No. 8 - Georgette, Le Corbusier, Lacaille
A Marseille special - natural wine, brutalist architecture and a stumbled upon bib gourmand
Domaine de la Mongestine Georgette
In what’s becoming a theme on these pages, I’m fresh back from another trip to France. This time to Marseille. Though warned of a slightly shady reputation, bolstered by tunes like this, we found a huge amount to like there. 300 days of sun a year. The stunning coves of the Calanques National Park. Cracking food - from traditional French to Moroccan and Tunisian delights, friendly people, clean and close-by city beaches, and architecture that leaves equivalently sized UK cities wanting.
And luckily for this column, plenty of nice things to drink, including this Georgette wine from Domaine de la Mongestine in Provence. We picked this up from a well known local wine bar near our hotel, Les Buvards, which while we didn’t eat in, was buzzing on the two occasions we swung by.
We didn’t mean to drink the whole bottle, but that’s often what ends up happening when the wine is this satisfying and easy drinking. Made from 100% Vermentino grapes (Rolle in French) with two weeks of skin contact giving it just enough refreshing funk and dryness, and a beautifully long finish. Perhaps that’s it. The long finish makes the next sip all the more tantalising. This is the top white wine produced by Domaine de la Mongestine, and I can see why. It was lush.
Fortunately it’s also available in the UK here. I’ll be scouting it out again.
L’Unite D’habitation - Le Corbusier
Beyond Notre-Dame de la Garde, Le Corbusier’s L’Unite D’habitation is probably Marseille’s most famous building. A colourful, brutalist gem, the building is raised on concrete stilts or ‘piloti’, raising the view for the inhabitants.
Famously conceived by the architect as a ‘machine for living’, the building contains not only duplex apartments which span the full width of the building across an east-west axis (21m in length!), but small offices, studios, shops, a cafe, bar and art gallery. Until 1998, there was also a school on the upper floors. On the rooftop, there’s a paddling pool for children and stunning views across the city.
This type of architecture is loved and hated in equal measure, blamed for inspiring badly designed imitations in cities across the world. But a quick walk round the public areas left me envious of the inhabitants. Services and community-building spaces are incorporated into the fabric of the building, not an afterthought as is so common in modern developments I’ve seen or lived in. It’s amazing that it’s not a formula copied more today. As the desirability of places like this and the Barbican proves, good design will always be attractive.
This article is a great intro to the building - I love this quote:
“What local authorities around the world asked for instead from the 1950s was a form of low-cost, quick-build mass housing that, although superficially influenced by Le Corbusier, was nothing like this gifted architect’s work; it was like wanting a Picasso for the price of a picture postcard.”
Lacaille
Less organised than during a recent trip to Paris, we had nowhere booked for dinner on our Saturday night in Marseille. Grey clouds that had looked threatening while we enjoyed beers on the bo-bo Cours Julien were beginning to look downright menacing, and we’d been turned away with a smile and a “désolé, nous sommes complets” from three places…
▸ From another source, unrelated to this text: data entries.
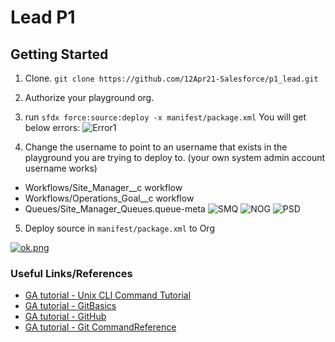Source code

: # Lead P1

## Getting Started

1. Clone. 
`git clone https://github.com/12Apr21-Salesforce/p1_lead.git`

2. Authorize your playground org.

3. run `sfdx force:source:deploy -x manifest/package.xml`
You will get below errors: 
![Error1](https://imgur.com/t5Dz1l5.png)

4. Change the username to point to an username that exists in the playground you are trying to deploy to. (your own system admin account username works)
- Workflows/Site_Manager__c workflow
- Workflows/Operations_Goal__c workflow
- Queues/Site_Manager_Queues.queue-meta
![SMQ](https://imgur.com/m8kC37u.png)
![NOG](https://imgur.com/ynWbOBW.png)
![PSD](https://imgur.com/HsIh3Ue.png)


5. Deploy source in `manifest/package.xml` to Org 

[![ok.png](https://i.postimg.cc/HsggfKSy/ok.png)](https://postimg.cc/c6X23DGx)

### Useful Links/References
- [GA tutorial - Unix CLI Command Tutorial](docs/Unix.md)
- [GA tutorial - GitBasics](docs/GitBasics.md)
- [GA tutorial - GitHub](docs/GitHub.md)
- [GA tutorial - Git CommandReference](docs/CommandReference.md)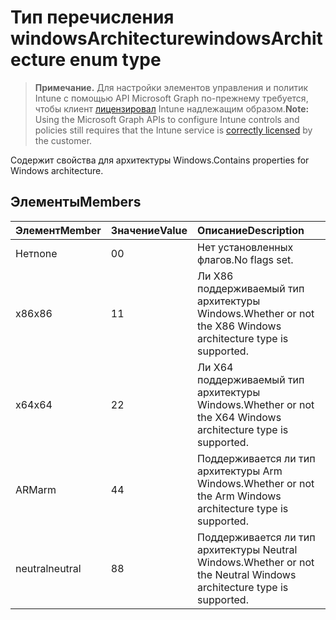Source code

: # <a name="windowsarchitecture-enum-type"></a><span data-ttu-id="d08ea-101">Тип перечисления windowsArchitecture</span><span class="sxs-lookup"><span data-stu-id="d08ea-101">windowsArchitecture enum type</span></span>

> <span data-ttu-id="d08ea-102">**Примечание.** Для настройки элементов управления и политик Intune с помощью API Microsoft Graph по-прежнему требуется, чтобы клиент [лицензировал](https://go.microsoft.com/fwlink/?linkid=839381) Intune надлежащим образом.</span><span class="sxs-lookup"><span data-stu-id="d08ea-102">**Note:** Using the Microsoft Graph APIs to configure Intune controls and policies still requires that the Intune service is [correctly licensed](https://go.microsoft.com/fwlink/?linkid=839381) by the customer.</span></span>

<span data-ttu-id="d08ea-103">Содержит свойства для архитектуры Windows.</span><span class="sxs-lookup"><span data-stu-id="d08ea-103">Contains properties for Windows architecture.</span></span>
## <a name="members"></a><span data-ttu-id="d08ea-104">Элементы</span><span class="sxs-lookup"><span data-stu-id="d08ea-104">Members</span></span>
|<span data-ttu-id="d08ea-105">Элемент</span><span class="sxs-lookup"><span data-stu-id="d08ea-105">Member</span></span>|<span data-ttu-id="d08ea-106">Значение</span><span class="sxs-lookup"><span data-stu-id="d08ea-106">Value</span></span>|<span data-ttu-id="d08ea-107">Описание</span><span class="sxs-lookup"><span data-stu-id="d08ea-107">Description</span></span>|
|:---|:---|:---|
|<span data-ttu-id="d08ea-108">Нет</span><span class="sxs-lookup"><span data-stu-id="d08ea-108">none</span></span>|<span data-ttu-id="d08ea-109">0</span><span class="sxs-lookup"><span data-stu-id="d08ea-109">0</span></span>|<span data-ttu-id="d08ea-110">Нет установленных флагов.</span><span class="sxs-lookup"><span data-stu-id="d08ea-110">No flags set.</span></span>|
|<span data-ttu-id="d08ea-111">x86</span><span class="sxs-lookup"><span data-stu-id="d08ea-111">x86</span></span>|<span data-ttu-id="d08ea-112">1</span><span class="sxs-lookup"><span data-stu-id="d08ea-112">1</span></span>|<span data-ttu-id="d08ea-113">Ли X86 поддерживаемый тип архитектуры Windows.</span><span class="sxs-lookup"><span data-stu-id="d08ea-113">Whether or not the X86 Windows architecture type is supported.</span></span>|
|<span data-ttu-id="d08ea-114">x64</span><span class="sxs-lookup"><span data-stu-id="d08ea-114">x64</span></span>|<span data-ttu-id="d08ea-115">2</span><span class="sxs-lookup"><span data-stu-id="d08ea-115">2</span></span>|<span data-ttu-id="d08ea-116">Ли X64 поддерживаемый тип архитектуры Windows.</span><span class="sxs-lookup"><span data-stu-id="d08ea-116">Whether or not the X64 Windows architecture type is supported.</span></span>|
|<span data-ttu-id="d08ea-117">ARM</span><span class="sxs-lookup"><span data-stu-id="d08ea-117">arm</span></span>|<span data-ttu-id="d08ea-118">4</span><span class="sxs-lookup"><span data-stu-id="d08ea-118">4</span></span>|<span data-ttu-id="d08ea-119">Поддерживается ли тип архитектуры Arm Windows.</span><span class="sxs-lookup"><span data-stu-id="d08ea-119">Whether or not the Arm Windows architecture type is supported.</span></span>|
|<span data-ttu-id="d08ea-120">neutral</span><span class="sxs-lookup"><span data-stu-id="d08ea-120">neutral</span></span>|<span data-ttu-id="d08ea-121">8</span><span class="sxs-lookup"><span data-stu-id="d08ea-121">8</span></span>|<span data-ttu-id="d08ea-122">Поддерживается ли тип архитектуры Neutral Windows.</span><span class="sxs-lookup"><span data-stu-id="d08ea-122">Whether or not the Neutral Windows architecture type is supported.</span></span>|



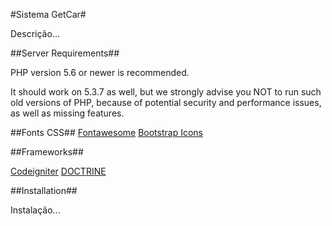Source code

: #Sistema GetCar#

Descrição...

##Server Requirements##

PHP version 5.6 or newer is recommended.

It should work on 5.3.7 as well, but we strongly advise you NOT to run
such old versions of PHP, because of potential security and performance
issues, as well as missing features.

##Fonts CSS##
[Fontawesome](http://fontawesome.io/icon)
[Bootstrap Icons](http://getbootstrap.com/components/)

##Frameworks##

[Codeigniter](https://codeigniter.com/)
[DOCTRINE](http://www.doctrine-project.org/)

##Installation##

Instalação...

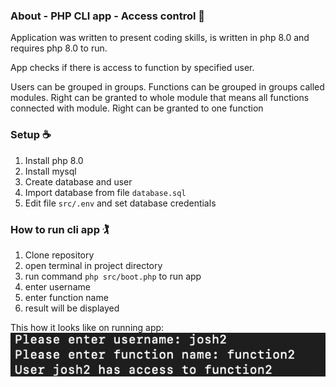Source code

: ### About - PHP CLI app - Access control :closed_lock_with_key:

Application was written to present coding skills, is written in php 8.0 and requires php 8.0 to run.

App checks if there is access to function by specified user.

Users can be grouped in groups.
Functions can be grouped in groups called modules.
Right can be granted to whole module that means all functions connected with module.
Right can be granted to one function

### Setup :coffee:
1. Install php 8.0
2. Install mysql
3. Create database and user
4. Import database from file `database.sql`
5. Edit file `src/.env` and set database credentials

### How to run cli app :golfing: 
1. Clone repository
2. open terminal in project directory
3. run command `php src/boot.php` to run app
4. enter username
5. enter function name
6. result will be displayed

This how it looks like on running app:
![](cli-app-screen1.png)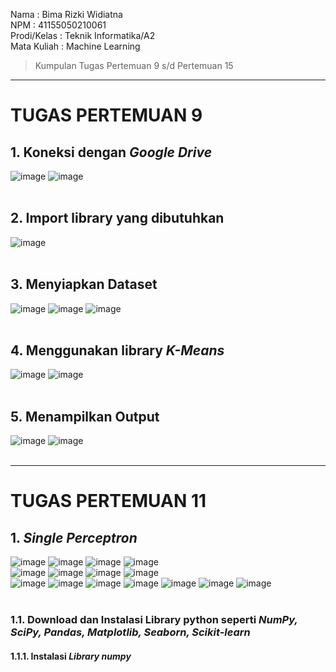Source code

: Nama        : Bima Rizki Widiatna<br>
NPM		   : 41155050210061<br>
Prodi/Kelas	: Teknik Informatika/A2<br>
Mata Kuliah : Machine Learning<br>
> Kumpulan Tugas Pertemuan 9 s/d Pertemuan 15
---
# TUGAS PERTEMUAN 9

## 1.	Koneksi dengan *Google Drive*
  ![image](https://github.com/user-attachments/assets/2bde89e0-9284-4354-8af5-db6eb99e95d0)
  ![image](https://github.com/user-attachments/assets/3abddc88-46fc-4f8e-b14a-a2d127fcc223)<br><br>
  	
## 2.	Import library yang dibutuhkan
  ![image](https://github.com/user-attachments/assets/c488bf96-0236-4bbb-867a-37bd275de13d)<br><br>

## 3.	Menyiapkan Dataset
  ![image](https://github.com/user-attachments/assets/ec298c89-c0be-4aab-834d-238474883851)
  ![image](https://github.com/user-attachments/assets/bc832a7a-d36c-4f45-a07c-c8a7ff271ac9)
  ![image](https://github.com/user-attachments/assets/4bc10b49-2066-463d-96c3-d08768d70627)<br><br>

## 4.	Menggunakan library *K-Means*
  ![image](https://github.com/user-attachments/assets/795c2b6a-928c-4779-afb9-2667982bec19)
  ![image](https://github.com/user-attachments/assets/f753f3c6-edfc-416f-a031-d4b0ba1b0b52)<br><br>

## 5.	Menampilkan Output
  ![image](https://github.com/user-attachments/assets/86dd24aa-352b-4fac-9ba2-a83957807fe6)
  ![image](https://github.com/user-attachments/assets/11e17fbd-48d4-4e45-a09d-a1b03d11b0fd)<br><br>


---
# TUGAS PERTEMUAN 11

## 1.	*Single Perceptron*
  ![image](https://github.com/user-attachments/assets/f27019c3-db75-4a95-91c0-f18ba9490b14)
  ![image](https://github.com/user-attachments/assets/de700348-7690-41f3-8e2c-3ef531429542)
  ![image](https://github.com/user-attachments/assets/ebb240f1-d5f5-420d-9e8d-ea3fe931b53e)
  ![image](https://github.com/user-attachments/assets/d3620917-8106-4fa8-b3c4-8cb27c080c5f)<br>
  ![image](https://github.com/user-attachments/assets/44164f2c-c71e-4f15-9dab-26e7644765e6)
  ![image](https://github.com/user-attachments/assets/75e6aa55-ca48-41b4-86b8-a19ce426e275)
  ![image](https://github.com/user-attachments/assets/81c5b669-b808-4cc6-8ee8-3b249087a023)
  ![image](https://github.com/user-attachments/assets/0adf1d1c-24b2-41e6-bf59-b52f693c00d3)<br>
  ![image](https://github.com/user-attachments/assets/07d7b365-a503-4b88-b5ad-eba664273b41)
  ![image](https://github.com/user-attachments/assets/9cc67645-5f3b-41cd-90b0-527d183b2682)
  ![image](https://github.com/user-attachments/assets/258e5f1e-1ed0-47d3-955f-05309ccf6c76)
  ![image](https://github.com/user-attachments/assets/a380e075-7d81-4e85-a1f6-9db87c92ec99)
  ![image](https://github.com/user-attachments/assets/b43f1387-5123-4652-a3d3-5be256076952)
  ![image](https://github.com/user-attachments/assets/ffaf3d81-5c51-4c5f-b6fd-64dc544f40ae)
  ![image](https://github.com/user-attachments/assets/37be783c-8e6a-49aa-9607-d84abd290312)<br><br>

### 1.1.	Download dan Instalasi Library python seperti *NumPy, SciPy, Pandas, Matplotlib, Seaborn, Scikit-learn*
   #### 1.1.1.	Instalasi *Library numpy*
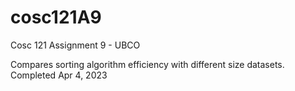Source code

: # cosc121A9
Cosc 121 Assignment 9 - UBCO

Compares sorting algorithm efficiency with different size datasets.
Completed Apr 4, 2023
We ducked into Lacaille on a wing and a prayer. Thankfully they us found a perch, in a cosy bistro style set up that was beginning to fill up. On closer inspection of the window, it appeared that the inspectors had paid a visit. The ones from the guide with the big man made of tyres. A bib gourmand. Well, that’s lucky, we thought, but high expectations can be a dangerous thing, so let’s see how it goes.
We weren’t disappointed, and with entrees at €12, and plats at €23 it wasn’t bank breaking either. A starter of creamed girolles mushrooms with poached egg, fried girolles and croutons was rich and autumnal, while the tuna terrine with fennel and beetroot shown above was light and fresh and came as a generous mound, perfect for slathering on bread. Main courses were also great - a rare bavette steak with carrot puree and autumn veg and hearty jus, and sea bream with vibrant green pea purée, pomegranate seeds.
As the heavens opened and torrential rain poured outside and Uber surged, we opted for pudding - ‘variations on the fig’ - fig three ways, baked, jammed and fresh, with rings of watermelon, topped with crumble for texture. And more wine. Both good decisions. Service was lovely too - smiley and generous, and as the rain petered out, we made a dash through the rain to the metro and home, feeling lucky, well-fed and watered.
If you’re ever in town, give it a visit, but book.